De Koude Oorlog woedde en de CIA was bijzonder geïnteresseerd in Cameron's methoden van 'mind control' en hersenspoeltechnieken. Het CIA-project kreeg achtereenvolgens namen als Project Bluebird, Project Artichoke, MKUltra. Tachtig instituten, waaronder 44 universiteiten en 12 ziekenhuizen, deden er aan mee. Waaronder dus de McGill University met Cameron.

"Like the free-market economists who are convinced that only a large-scale disaster - a great unmaking - can prepare the ground for their 'reforms', Cameron believed that by inflicting an array of shocks to the human brain, he could unmake and erase faulty minds, then rebuild new personalities on that ever-elusive clean slate."(29)

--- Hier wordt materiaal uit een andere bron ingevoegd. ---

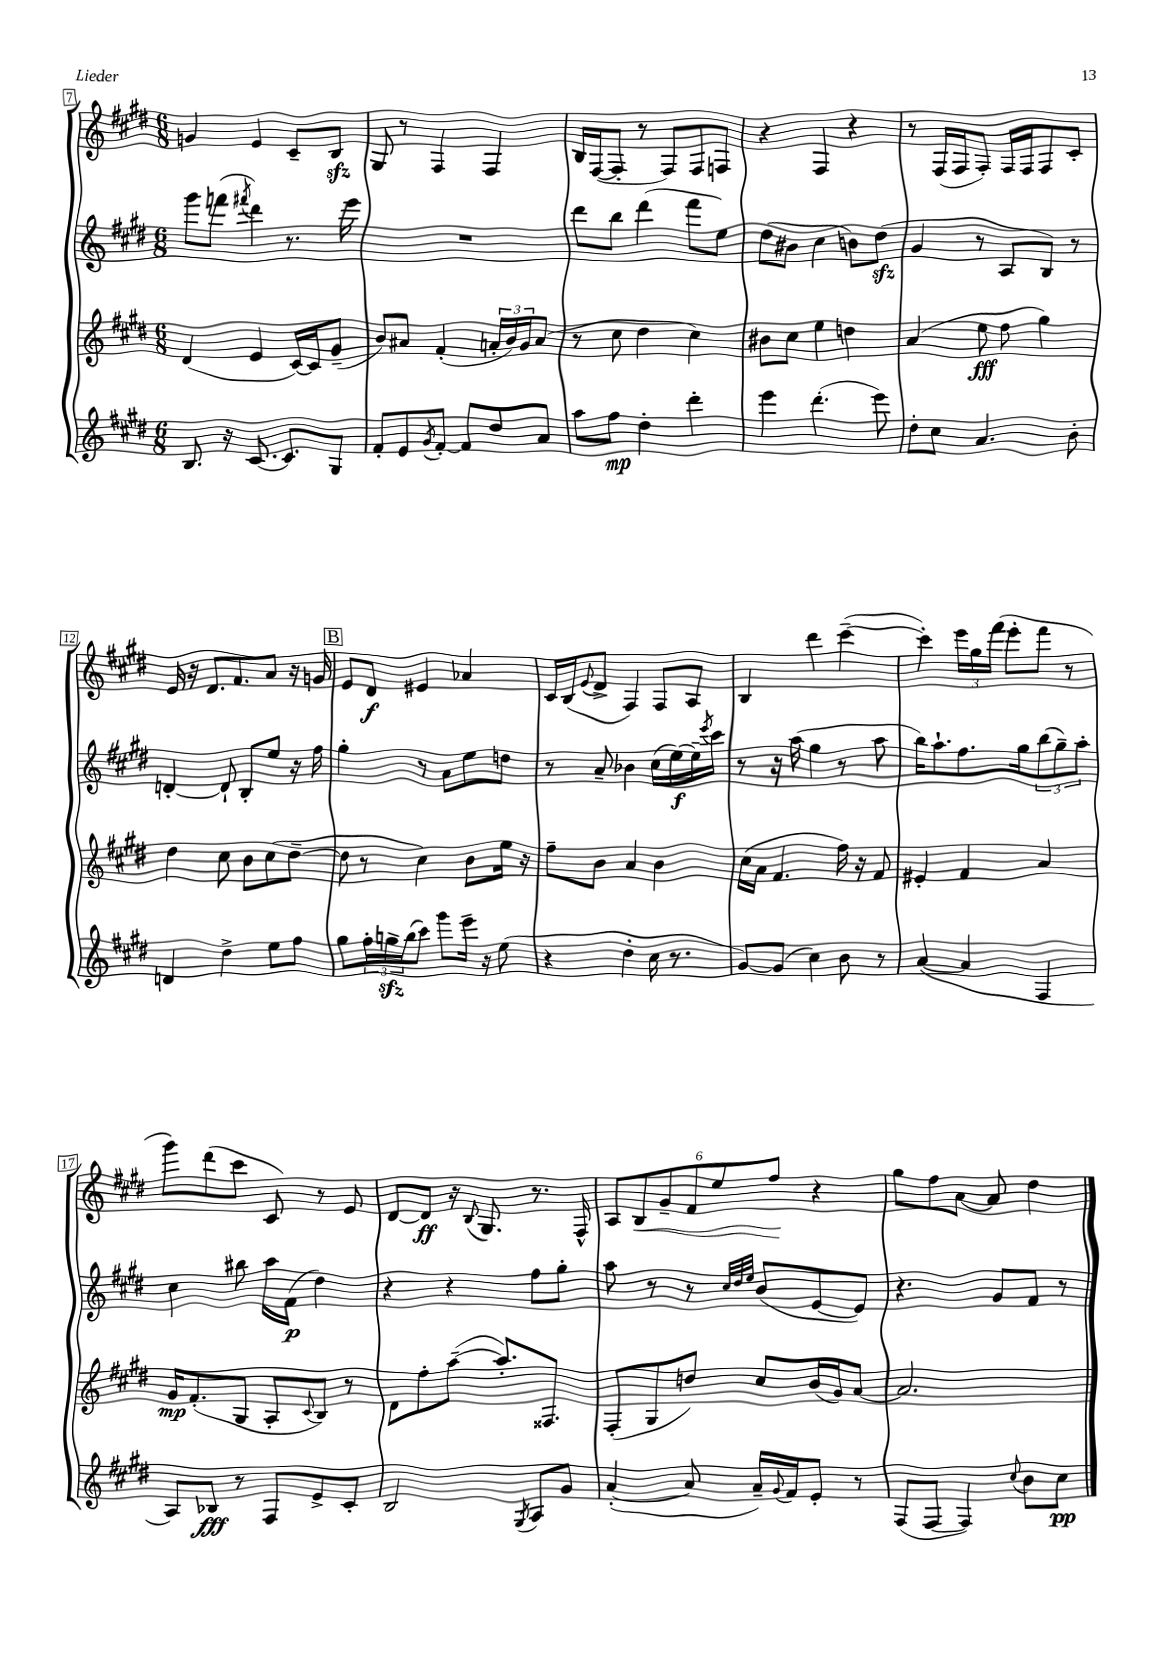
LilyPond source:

<<
\new StaffGroup <<
\new Staff = "s0" {
    \clef treble \key e \major \numericTimeSignature \time 6/8
    g'4 e'4 cis'8-- b8\sfz |
    gis8 r8 fis4 fis4 |
    b16 fis16~( fis8-. r8 fis8) fis8 f8 |
    r4 fis4 r4 |
    r8 fis16( fis16 fis8-.) fis16 fis16 fis8 cis'8-. |
    e'16 r16 dis'8. fis'8. a'8 r16 g'16 |
    \mark \markup { \box "B" } e'8 dis'8\f eis'4 aes'4 |
    cis'16 b16( \appoggiatura { e'8 } dis'8-> fis4) fis8 a8 |
    b4 dis'''4 cis'''4~--( |
    cis'''4-.) \tuplet 3/2 { e'''16 gis''16 fis'''16( } e'''8-. fis'''8 r8 |
    gis'''8) dis'''8( cis'''8 cis'8) r8 e'8 |
    dis'8~ dis'8\ff r16 \appoggiatura { b8 } gis8. r8. fis16-^ |
    \tuplet 6/4 { a8 b8\< gis'8-- fis'8 e''8 fis''8\! } r4 |
    gis''8 fis''8 a'8~ a'8 dis''4 \bar "|." |
}
\new Staff = "s1" {
    \clef treble \key e \major \numericTimeSignature \time 6/8
    gis'''8 f'''8( \acciaccatura { fis'''8 } dis'''4) r8. e'''16 |
    R2. |
    dis'''8 b''8 dis'''4( fis'''8 e''8) |
    dis''8( bis'8 cis''4 b'8) dis''8\sfz( |
    gis'4 r8 a8 b8) r8 |
    d'4~-. d'8-! b8-. e''8 r16 fis''16 |
    \mark \markup { \box "B" } gis''4-. r8 a'8 e''8 d''8 |
    r8 a'8-- bes'4 cis''16( e''16~\f) e''16-- \acciaccatura { e'''8 } cis'''16 |
    r8 r16 a''16( gis''4 r8 a''8 |
    b''16) a''8.-! fis''8. gis''16 \tuplet 3/2 { b''8( gis''8--) a''8-. } |
    cis''4 bis''8 a''16 fis'16\p( dis''4) |
    r4 r4 fis''8 gis''8-. |
    a''8 r8 r8 \grace { cis''32 dis''32 e''32 } b'8( e'8~ e'8) |
    r4. gis'8 fis'8 r8 \bar "|." |
}
\new Staff = "s2" {
    \clef treble \key e \major \numericTimeSignature \time 6/8
    dis'4( e'4 cis'16~) cis'16 gis'8--( |
    b'8) ais'8 fis'4-.( \tuplet 3/2 { a'16-. b'16) gis'16 } a'8( |
    r8 cis''8 dis''4 cis''4) |
    bis'8 cis''8 e''4 d''4 |
    a'4( e''8\fff fis''8 gis''4) |
    dis''4 cis''8 b'8 cis''8( dis''8~-- |
    \mark \markup { \box "B" } dis''8 r8 cis''4) b'8 e''16 r16 |
    fis''8-- b'8 a'4 b'4 |
    cis''16( a'16 fis'4. fis''16) r16 fis'8 |
    eis'4-. fis'4 a'4 |
    gis'16\mp fis'8.-.( gis8 a8-. \appoggiatura { cis'8 } b8) r8 |
    dis'8 fis''8-. a''8~--( a''8.-.) fisis8. |
    fis8-.( gis8 d''8) cis''8 b'16( gis'16) a'8~ |
    a'2. \bar "|." |
}
\new Staff = "s3" {
    \clef treble \key e \major \numericTimeSignature \time 6/8
    b8. r16 cis'8.~ cis'8. gis8 |
    fis'8-. e'8 \acciaccatura { gis'8 } fis'8~-. fis'8 dis''8 a'8 |
    a''8 fis''8\mp dis''4-. dis'''4-. |
    e'''4 dis'''4.-.( e'''8) |
    dis''8-. cis''8 a'4. b'8-. |
    d'4 dis''4-> e''8 fis''8 |
    \mark \markup { \box "B" } gis''8 \tuplet 3/2 { fis''16-. g''16--\sfz b''16( } cis'''8) gis'''8 e'''16-- r16 e''8( |
    r4 dis''4-. cis''16 r8. |
    gis'8~) gis'8( cis''4) b'8 r8 |
    a'4~( a'4 fis4 |
    a8) bes8\fff r8 fis8 e'8-> cis'8-. |
    b2 \acciaccatura { gis8 } a8 gis'8 |
    a'4~-.( a'8 a'16--) \appoggiatura { gis'8 } fis'16 e'8-. r8 |
    fis8( fis8~ fis4) \appoggiatura { cis''8 } b'8 cis''8\pp \bar "|." |
}
>>
>>
\layout { \context { \Score currentBarNumber = #7 \override BarNumber.stencil = #(make-stencil-boxer 0.1 0.3 ly:text-interface::print) } }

De CIA gebruikte de resultaten in het 'verhoor' van allerlei 'onwillige' gevangenen. Klein wijst er op dat de term 'marteling' ('torture') in alle stukken vermeden wordt en vervangen wordt door 'verhoortechnieken' en dergelijke. De CIA stelde er een heel handboek mee op (Kubark Counterintelligence Interrogation genoemd).

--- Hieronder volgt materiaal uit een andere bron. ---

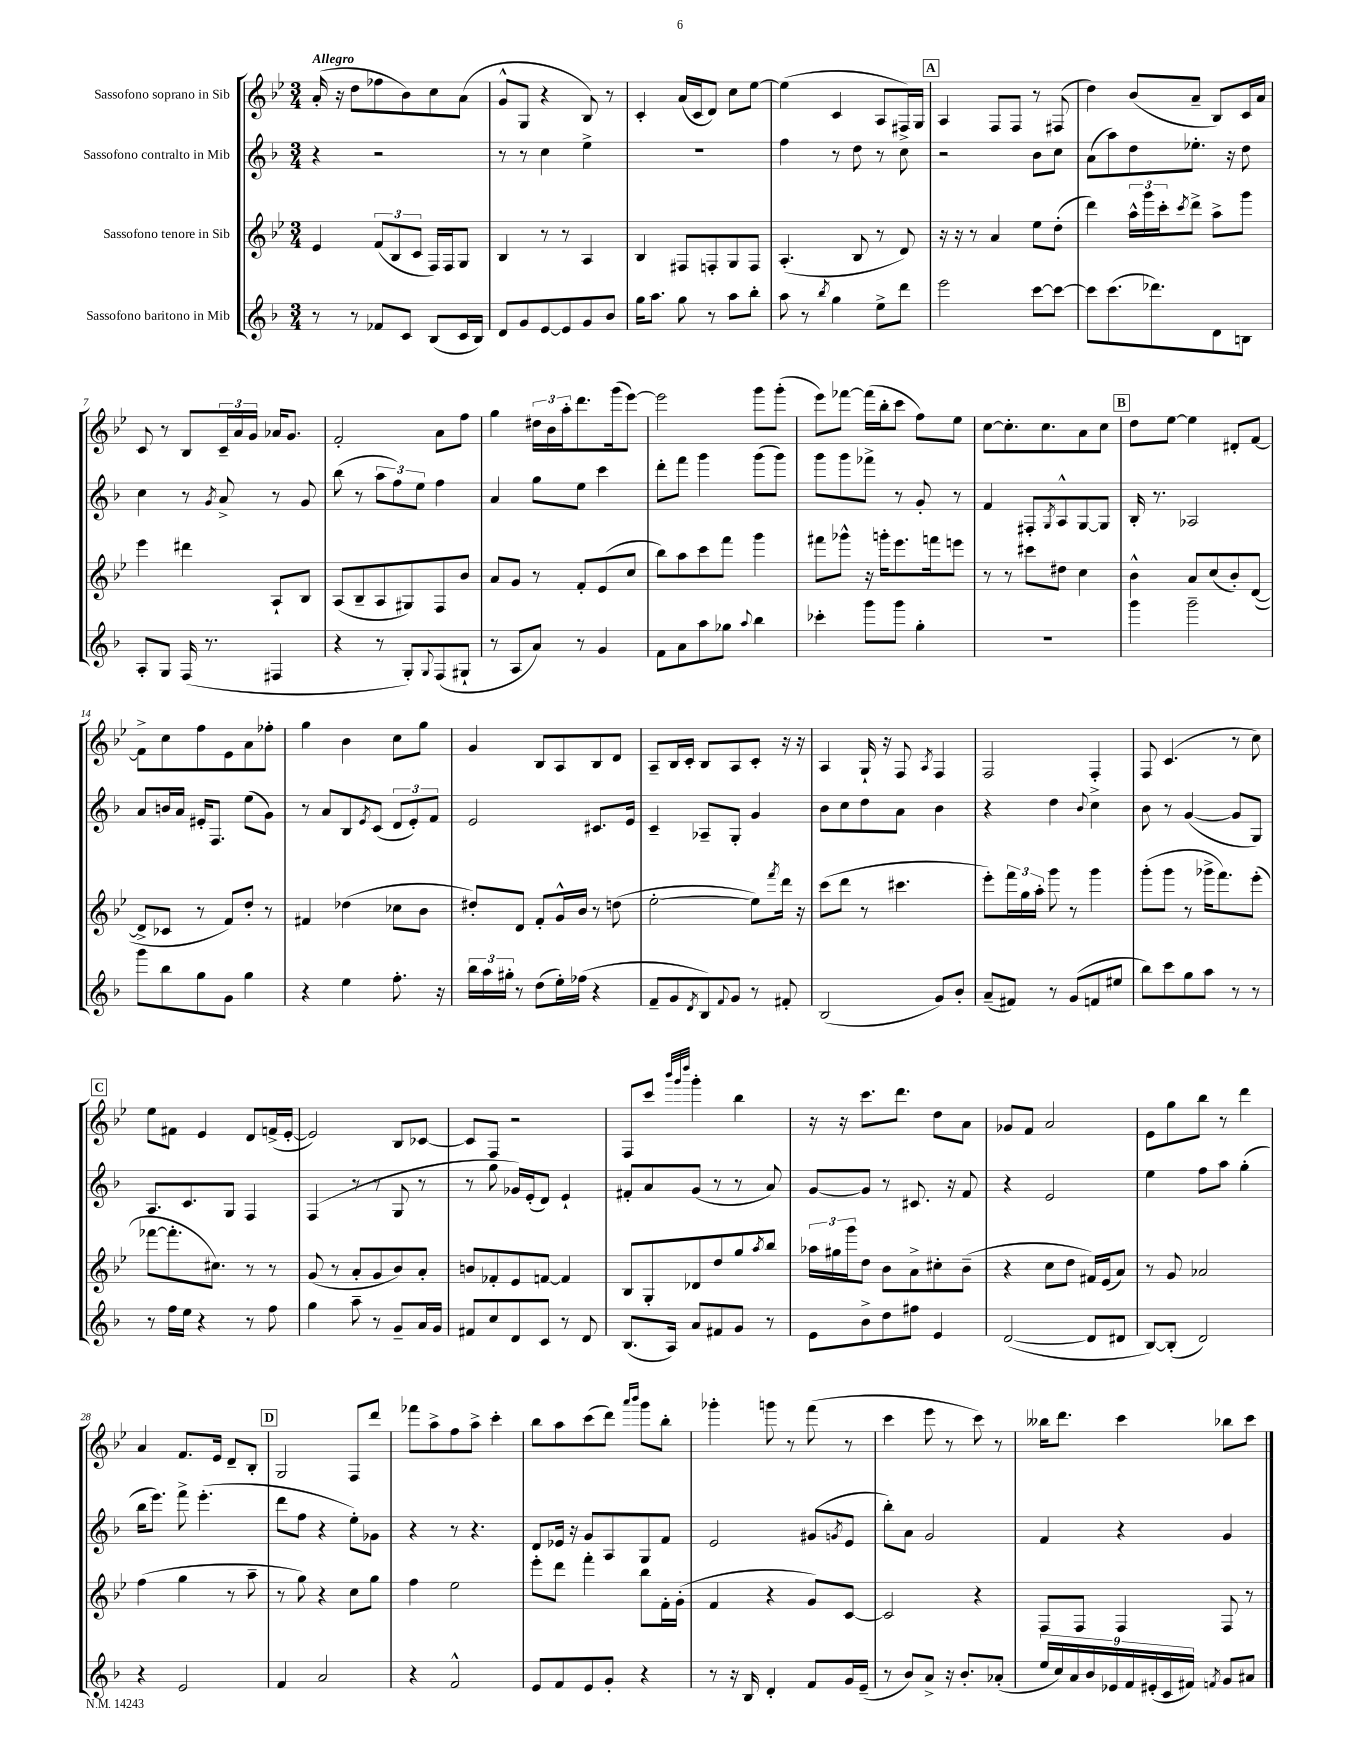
<<
\new StaffGroup <<
\new Staff = "s0" \with { instrumentName = "Sassofono soprano in Sib" } {
    \clef treble \key bes \major \numericTimeSignature \time 3/4 \tempo "Allegro"
    a'16-.( r16 d''8 fes''8 bes'8) c''8 a'8( |
    g'8-^ g8 r4 bes8) r8 |
    c'4-. a'16( c'16 d'8) c''8 ees''8~ |
    ees''4( c'4 a8 fis16->) g16 |
    \mark \markup { \box "A" } a4 f8 f8 r8 fis8( |
    d''4) bes'8( a'8-- bes8) c'16 a'16 |
    c'8 r8 bes8 \tuplet 3/2 { c'16-- a'16 g'16 } aes'16 g'8. |
    f'2-. a'8 f''8 |
    g''4 \tuplet 3/2 { dis''16 bes'16 a''16-. } d'''8. g'''16( ees'''8~) |
    ees'''2 g'''8 g'''8-.( |
    ees'''8) fes'''8~ fes'''16( bes''16-. c'''8 f''8) ees''8 |
    c''8~ c''8.-. c''8. a'8 c''8 |
    \mark \markup { \box "B" } d''8 ees''8~ ees''4 dis'8-. f'8~ |
    f'8-> c''8 f''8 ees'8 a'8 fes''8-. |
    g''4 bes'4 c''8 g''8 |
    g'4 bes8 a8 bes8 d'8 |
    a8-- bes16 c'16-. bes8 a8 c'8-. r16 r16 |
    a4 g16-! r16 f8 \acciaccatura { a8 } f4 |
    f2 f4-. |
    f8 c'4.( r8 c''8) |
    \mark \markup { \box "C" } ees''8 fis'8 ees'4 d'8 f'16->( ees'16~-. |
    ees'2) bes8 ces'8~ |
    ces'8 f8 r2 |
    f8 c'''8 \grace { bes'''32 g'''32 d''''32 } g'''4-. bes''4 |
    r16 r16 c'''8. d'''8. d''8 a'8 |
    ges'8 f'8 a'2 |
    ees'8 g''8 bes''8 r8 d'''4 |
    a'4 f'8. ees'16 d'8-- bes8-. |
    \mark \markup { \box "D" } g2 f8 d'''8 |
    fes'''8 a''8-> f''8 a''8-> c'''4-. |
    bes''8 a''8 c'''8( d'''8) \grace { a'''16 bes'''16 } g'''8 bes''8-. |
    ges'''4-. g'''8 r8 f'''8( r8 |
    c'''4 ees'''8 r8 c'''8) r8 |
    beses''16 d'''8. c'''4 bes''8 c'''8 \bar "|." |
}
\new Staff = "s1" \with { instrumentName = "Sassofono contralto in Mib" } {
    \clef treble \key f \major \numericTimeSignature \time 3/4
    r4 r2 |
    r8 r8 c''4 e''4-> |
    R2. |
    f''4 r8 d''8 r8 c''8 |
    \mark \markup { \box "A" } r2 bes'8 c''8 |
    a'8( a''8) d''8 ees''8.-. r16 d''8 |
    c''4 r8 \acciaccatura { g'8 } a'8-> r8 g'8 |
    bes''8( r8 \tuplet 3/2 { a''8 f''8) e''8 } f''4 |
    a'4 g''8 e''8 c'''4 |
    d'''8-. f'''8 g'''4 g'''8( g'''8) |
    g'''8 g'''8 fes'''8-> r8 g'8-. r8 |
    f'4 fis8-. \acciaccatura { g8 } a8-^ g8~ g8 |
    \mark \markup { \box "B" } bes16-. r8. aes2 |
    a'8 b'16 a'16 eis'16-. f8. e''8( g'8) |
    r8 a'8 bes8 \acciaccatura { e'8 } c'8( \tuplet 3/2 { d'8 e'8-.) f'8 } |
    e'2 cis'8. e'16 |
    c'4-- aes8-- g8-. g'4 |
    bes'8 c''8 d''8 a'8 bes'4 |
    r4 d''4 \appoggiatura { bes'8 } c''4-> |
    bes'8 r8 g'4~( g'8 g8) |
    \mark \markup { \box "C" } a8. c'8. g8 f4 |
    f4( r8 r8 g8 r8 |
    r8 g''8 ges'16) e'16-.( d'8) e'4-! |
    fis'8-. a'8 g'8( r8 r8 a'8) |
    g'8~ g'8 r8 cis'8. r16 f'8 |
    r4 e'2 |
    e''4 f''8 a''8 g''4-.( |
    bes''16 e'''8.) f'''8-> e'''4.-.( |
    \mark \markup { \box "D" } d'''8 f''8 r4 e''8-.) ges'8 |
    r4 r8 r4. |
    d'8 ees'16 r16 g'8 a8 g8 f'8 |
    e'2 gis'8( \acciaccatura { g'8 } e'8 |
    bes''8-.) a'8 g'2 |
    f'4 r4 g'4 \bar "|." |
}
\new Staff = "s2" \with { instrumentName = "Sassofono tenore in Sib" } {
    \clef treble \key bes \major \numericTimeSignature \time 3/4
    ees'4 \tuplet 3/2 { f'8( bes8 c'8 } f16) f16 g8 |
    bes4 r8 r8 a4 |
    bes4 fis8 f8-. g8 f8 |
    a4.-.( bes8 r8 d'8) |
    \mark \markup { \box "A" } r16 r16 r8 a'4 ees''8 d''8-.( |
    d'''4) \tuplet 3/2 { a''16-^ g'''16 c'''16-. } \acciaccatura { c'''8 } d'''8-> a''8-> g'''8 |
    ees'''4 dis'''4 a8-! bes8 |
    a8( bes8-- a8 gis8) f8 bes'8 |
    a'8 g'8 r8 f'8-. ees'8( c''8 |
    bes''8) a''8 c'''8 f'''8 g'''4 |
    fis'''8 ges'''8-^ r16 g'''16-. ees'''8. f'''16 e'''8 |
    r8 r8 cis'''8 dis''8 c''4 |
    \mark \markup { \box "B" } bes'4-^ a'8 c''8( bes'8-.) d'8~( |
    d'8-> ces'8 r8 f'8) d''8-. r8 |
    fis'4 des''4( ces''8 bes'8 |
    dis''8-.) d'8 f'8-. g'16-^ bes'16 r8 d''8( |
    ees''2~-. ees''8) \acciaccatura { f'''8 } d'''16 r16 |
    c'''8( d'''8 r8 cis'''4. |
    ees'''8-.) \tuplet 3/2 { f'''16 g''16 a''16-. } g'''8 r8 g'''4 |
    g'''8-.( g'''8 r8 ges'''16-> f'''8.) ees'''8-.( |
    \mark \markup { \box "C" } fes'''8~ fes'''8.-. cis''8.) r8 r8 |
    g'8( r8 a'8-. g'8 bes'8) a'8-. |
    b'8 fes'8-. ees'8 f'8~ f'4 |
    bes8 g8-. des'8 d''8 g''8 \acciaccatura { a''8 } bes''8 |
    \tuplet 3/2 { aes''16 gis''16 g'''16 } d''8 bes'8 a'8-> cis''8-. bes'8--( |
    r4 c''8 d''8 fis'16) ees'16( a'8) |
    r8 g'8 aes'2 |
    f''4( g''4 r8 a''8-- |
    \mark \markup { \box "D" } r8 g''8) r4 c''8 g''8 |
    f''4 ees''2 |
    ees'''8-. d'''8 f'''4-. bes''8 f'16-. g'16-.( |
    f'4 r4 g'8) c'8~ |
    c'2 r4 |
    f8 f8 f4 f8 r8 \bar "|." |
}
\new Staff = "s3" \with { instrumentName = "Sassofono baritono in Mib" } {
    \clef treble \key f \major \numericTimeSignature \time 3/4
    r8 r8 fes'8 c'8 bes8( c'16 bes16) |
    d'8 g'8 e'8~ e'8 g'8 bes'8 |
    g''16 a''8. g''8 r8 a''8 bes''8-. |
    a''8 r8 \acciaccatura { bes''8 } g''4 e''8-> d'''8 |
    \mark \markup { \box "A" } e'''2 c'''8~ c'''8~ |
    c'''8 c'''8.( des'''8.) d'8 b8 |
    a8-. g8 f16( r8. fis4 |
    r4 r8 g8-.) \appoggiatura { g8 } f8( gis8-! |
    r8 a8 a'8) r8 g'4 |
    f'8 a'8 a''8 ges''8 \appoggiatura { a''8 } bes''4 |
    ces'''4-. g'''8 g'''8 g''4-. |
    R2. |
    \mark \markup { \box "B" } g'''4 g'''2-- |
    g'''8 bes''8 g''8 g'8 g''4 |
    r4 e''4 f''8.-. r16 |
    \tuplet 3/2 { bes''16 a''16 gis''16-. } r8 d''8( e''16-.) fes''16( r4 |
    f'8-- g'8 \acciaccatura { d'8 } bes8) \appoggiatura { f'8 } g'8 r8 fis'8-. |
    bes2( g'8) bes'8-. |
    a'8--( fis'8) r8 g'8( f'8 eis''8 |
    bes''8) c'''8 g''8 a''8 r8 r8 |
    \mark \markup { \box "C" } r8 f''16 e''16 r4 r8 f''8 |
    g''4 a''8-- r8 g'8-- a'16 g'16 |
    fis'8 c''8 d'8 c'8 r8 d'8 |
    bes8.( a16) a'8 fis'8 g'8 r8 |
    e'8 bes'8-> d''8 fis''8 e'4 |
    d'2~( d'8 dis'8 |
    bes8~) bes8-.( d'2) |
    r4 e'2 |
    \mark \markup { \box "D" } f'4 a'2 |
    r4 f'2-^ |
    e'8 f'8 e'8 g'8-. r4 |
    r8 r16 bes16 d'4-. f'8 g'16 e'16--( |
    r8 bes'8) a'8-> r16 bes'8.-. aes'8-.( |
    \tuplet 9/8 { e''16 c''16) a'16 bes'16 ees'16 f'16 eis'16-.( c'16 fis'16) } \acciaccatura { f'8 } g'8 ais'8 \bar "|." |
}
>>
>>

"The manual is dated 1963, the final year of the MKUltra program and two years after Cameron's CIA-funded experiments came to a close. The handbook claims that if the techniques are used properly, they will take a re­sistant source and "destroy his capacity for resistance". This, it turns out, was the true purpose of MKUltra: not to research brainwashing (that was a mere side project), but to design a scientifically based system for extracting infor­mation from 'resistant sources'. In other words, torture."(39)

"Though sanctioned by successive administrations in Washington, the U.S. role in these dirty wars had to be covert, for obvious reasons. Torture, whether physical or psychological, clearly violates the Geneva Conventions' blanket ban on 'any form of torture or cruelty', as well as the U.S. Army's own Uniform Code of Military Justice barring 'cruelty' and 'oppression' of prisoners."(42)

"That is what makes the Bush regime different: after the attacks of September 11, it dared to demand the right to torture without shame. That left the administration subject to criminal prosecution - a problem it dealt with by changing the laws."(43)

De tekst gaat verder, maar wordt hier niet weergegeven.